Topkapı Sarayı’nda yenilikler: Sergilenen eser sayısı 3 bin 500’e çıkarıldı
Kaşıkçı Elması çalındı ya da kayboldu. Son yılların ara ara gündeme gelen iddialarından. Her seferinde yalanlanan bu iddialar artık gündemi meşgul etmeyecek. Çünkü Kaşıkçı Elması dokuz yıl sonra Topkapı Sarayı'nda tekrar sergilenmeye başladı.
Kaşıkçı Elması, yıllardır adı var olan kendi görülemeyen efsanevi mücevher. Uğruna filmler bile çekilen elmas son yılların en büyük dezenformasyon öyküsünün de öznesi. Özellikle sosyal medyada ara ara gündeme gelen iddiadır: Kayıkçı elması kayboldu, çalındı. Her seferinde bu iddiaları Milli Saraylar Müdürlüğü yalanlıyor. Hatta iddialar ayyuka çıkınca teyit.org birkaç defa bu iddiaların gerçeği yansıtmadığını açıkladı.
Artık bu iddialar gündemi meşgul etmeyecek. Çünkü Kaşıkçı Elması ait olduğu yerde sergileniyor. Dokuz yıllık aranın ardından Topkapı Sarayı’ndaki Fatih Köşkü’nde ziyaretçilerini ağırlamaya başlayan elmasa ilgi büyük. Türkiye’nin yanı sıra yurt dışından gelen turistlerin de oluşturduğu uzun kuyrukların sonucu görülebiliyor. Tıpkı eski güzel günlerde olduğu gibi…
❌ Kaşıkçı Elması’nın Topkapı Sarayı’ndan çalındığı iddiası yanlış.
Milli Saraylar Müdürlüğü, Kaşıkçı Elması’nın Dış Hazine bölümünde sergilenmeye devam ettiğini açıkladı. Elmasın turistlerin paylaştığı güncel fotoğraflarına da ulaşılabiliyor.https://t.co/ZbYm1bWa09
— Teyit (@teyitorg) May 12, 2022
Paha biçilemeyen ya da biçildiğinde de ederinin bir ülkeyi satın almaya yettiği iddia edilen Kaşıkçı Elması, popüler kültürde de önemli bir yere sahip. Turistlerin ilgi odağı olan elmas, Peter Ustinov ve Melina Merkuri’nin başrolünde yer aldığı 1964 yapımı ‘Topkapı’ filminin ana konusuydu. Öyle ki Hollywood yapımı film, özellikle Batı’da elmasa yönelik ilginin katlanarak artmasına ve bugünkü uzun kuyruklara ön ayak olmuştu. Film elması çalmaya çalışan bir grup hırsızın hikayesini anlattığından olsa gerek, elmasla ilgili dezenformasyon öyküsünde de mücevherin çalındığı iddiaları sık sık dillendirildi.
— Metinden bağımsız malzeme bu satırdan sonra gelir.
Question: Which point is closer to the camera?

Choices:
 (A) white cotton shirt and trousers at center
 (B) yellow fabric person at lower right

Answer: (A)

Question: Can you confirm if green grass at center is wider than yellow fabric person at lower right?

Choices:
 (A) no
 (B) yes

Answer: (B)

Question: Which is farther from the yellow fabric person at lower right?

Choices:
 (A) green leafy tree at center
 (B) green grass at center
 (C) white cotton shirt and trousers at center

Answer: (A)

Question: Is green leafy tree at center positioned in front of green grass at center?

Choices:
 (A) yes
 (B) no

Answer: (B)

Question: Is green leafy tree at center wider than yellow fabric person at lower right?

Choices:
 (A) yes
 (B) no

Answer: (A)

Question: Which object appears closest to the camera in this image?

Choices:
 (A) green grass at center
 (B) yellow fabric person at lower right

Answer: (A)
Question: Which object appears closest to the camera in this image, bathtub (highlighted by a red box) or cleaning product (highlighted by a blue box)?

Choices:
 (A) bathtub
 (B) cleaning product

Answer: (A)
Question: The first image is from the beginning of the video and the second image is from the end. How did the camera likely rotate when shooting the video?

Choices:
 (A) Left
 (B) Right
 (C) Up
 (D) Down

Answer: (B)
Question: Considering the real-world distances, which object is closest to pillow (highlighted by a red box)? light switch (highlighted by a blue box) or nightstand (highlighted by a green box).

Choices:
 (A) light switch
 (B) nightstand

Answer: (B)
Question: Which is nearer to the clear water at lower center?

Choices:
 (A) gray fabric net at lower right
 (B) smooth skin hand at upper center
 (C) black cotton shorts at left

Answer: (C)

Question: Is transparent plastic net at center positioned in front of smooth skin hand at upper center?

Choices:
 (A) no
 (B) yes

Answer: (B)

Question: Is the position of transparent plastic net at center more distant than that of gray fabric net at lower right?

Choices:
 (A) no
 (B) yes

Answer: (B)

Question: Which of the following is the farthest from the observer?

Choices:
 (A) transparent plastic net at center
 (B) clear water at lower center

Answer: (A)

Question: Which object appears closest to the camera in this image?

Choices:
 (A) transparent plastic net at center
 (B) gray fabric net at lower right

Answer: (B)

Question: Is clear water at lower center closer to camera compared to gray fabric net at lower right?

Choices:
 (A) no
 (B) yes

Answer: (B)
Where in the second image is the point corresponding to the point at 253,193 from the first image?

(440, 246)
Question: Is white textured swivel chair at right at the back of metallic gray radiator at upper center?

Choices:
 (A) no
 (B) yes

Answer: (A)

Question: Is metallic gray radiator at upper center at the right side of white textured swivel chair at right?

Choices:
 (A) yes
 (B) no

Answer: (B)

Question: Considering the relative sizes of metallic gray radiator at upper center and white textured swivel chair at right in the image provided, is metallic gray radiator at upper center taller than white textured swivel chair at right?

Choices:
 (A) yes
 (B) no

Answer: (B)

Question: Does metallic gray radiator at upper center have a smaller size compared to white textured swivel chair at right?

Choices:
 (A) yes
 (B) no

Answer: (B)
Hikâyesi yüzyıllar öncesine dayanan ve saraya geliş şekli tam olarak bilinmeyen Kaşıkçı Elması rivayete göre Napoleon’un annesine ait. Napoleon, sürgüne gönderildikten sonra annesi, bu gösterişli taşı Tepedelenli Ali Paşa’nın bir adamına satmıştı. Bu sayede Tepedelenli Ali Paşa’nın hazinesine geçen elmasın kaderi bir isyanla değişir. Osmanlı’ya isyan eden Tepedelenli Ali Paşa’nın idam edilmesi sonrası Kaşıkçı Elması, 2. Mahmut döneminde devlet hazinesine geçmişti. Ancak Kaşıkçı Elması’nın serüvenine dair tek hikâye bu değil.
Bir diğer söylenceye göre Kaşıkçı Elması, 17. yüzyılın sonlarında bir kâğıt toplayıcısı tarafından çöplükte bulunmuştu. Değerli taşı bulan kâğıt toplayıcı, değerinin çok altındaki bir bedele bir kuyumcuya elması satar. Eline geçen taşın ne denli değerli olduğunu fark eden kuyumcu, bu sırrı yakın arkadaşı bir meslektaşıyla paylaşır. Ancak iki kişinin bildiği sır, sır değildir sözü gerçek olur ve taşın şanı saraya kadar ulaşır. Sarayın kuyumcubaşısı, Kaşıkçı Elması’nı satın alır. Saltanatı sırasında Osmanlı’nın Batı’daki en geniş sınırlara ulaştığı isim olan 4. Mehmet’in hazinesine giren elmas işlenip 86 karat ağırlığında bir mücevhere dönüşür.